Osmanlı hanım sultanları İtalyan Ressam Lithian Ricci’nin fırçasında üç boyutlu olarak sanatseverlere sunuluyor. Tarih okumaları ve sultan hayatlarını okuyan Ricci, kendi kurguladığı on hanım sultanı, rüyaları ve mürekkep ve ahşap çalışmalarıyla “Esinti” adlı sergide birleştirdi. Küratörlüğünü Yasemin Aslan Bakiri’nin üstlendiği sergi, Üsküdar Nevmekan Sahil Nev Galeri’de başladı ve 5 Ocak 2020 tarihine kadar görülebilir. 2013’te bir sergi için aylarca çalıştığı İstanbul’u çok seven Ricci, burada yaşamaya karar vermiş. Şimdilerde Milano ile Balat arasında yaşıyor. Modern figüratif resmin temsilcisi Ricci ile sergi üzerine konuştuk.
Çok doğal bir süreçte sanatla tanıştım. Annem zaten ressamdı, küçük yaşlarda resim yapmaya başladım. Mimarlık eğitimi aldım ama resme devam ettim. Arkadaşlarımın portrelerini yapıyordum arada. Bir gün galerici biriyle tanıştım ve benim işlerimi değerlendirmek istedi. Ben de ciddiye alıp resmi iş olarak devam ettirdim. Seçim yapmam gerekiyordu ve mimarlığı bıraktım.
Etkilendiğim, beni değiştiren birçok isim var. Rafael öncesi akımı söyleyebilirim. Her baktığım eser beni bir parça da olsa etkiler. Günümüzden de Kiki Smith’i söyleyebilirim.

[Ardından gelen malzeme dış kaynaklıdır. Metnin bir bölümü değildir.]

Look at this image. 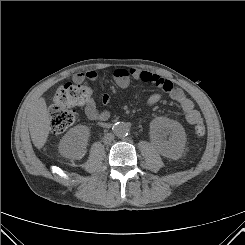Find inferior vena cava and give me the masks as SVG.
Masks as SVG:
<instances>
[{
	"label": "inferior vena cava",
	"mask_w": 245,
	"mask_h": 245,
	"mask_svg": "<svg viewBox=\"0 0 245 245\" xmlns=\"http://www.w3.org/2000/svg\"><path fill=\"white\" fill-rule=\"evenodd\" d=\"M114 140V134L112 133H107L104 135L103 141L105 144H109Z\"/></svg>",
	"instance_id": "602c4592"
}]
</instances>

Bu sergide çok araştırma yaptım. Osmanlı hanım sultanlarının hem hayatlarını hem portrelerini araştırdım. İlginç olaylar, değişik hayatlarla karşılaştım. Osmanlı tarihi beni çok etkiledi. Çok uzun bir imparatorluk olduğu için etkileri, bugün de devam ediyor. Mihrimah, Hürrem gibi isimler öne çıksa da hepsinin tarihi yerini inceledim. Hanım sultanları araştırdıktan sonra portreler için çalışırken kendi yorumumu kattım. Çünkü sadece kıyafet, aksesuar, dekorun öne çıkmasını istemedim. Çizdiğim hanımların duygusunu da yüklemek istedim. Gözleri, bakışları benim için çok önemliydi. Onlara ruh vermek, duygusal bir yöne işaret etmek istedim.
İkonalar beni çok etkiledi. Dini karakterlerin, figürlerin, kutsal sayılan ikonlar önden, sağdan, soldan bakıldığında farklı bir imaj görülür. Ben de resimlerimde her açıdan farklı bir imaj vermek istedim. Resmin etrafında dolaşırken aldığımız duygu, bu teknik sayesinde normal bir portreden farklı olacak. Ressam olarak düz yüzeylerden keyif almıyorum. Boyut kattığımda karşı tarafa daha iyi algılatabileceğimi düşünüyorum. Tek bir resim yerine, vermek istediğim duyguyu katmanlı bir şekilde veriyorum.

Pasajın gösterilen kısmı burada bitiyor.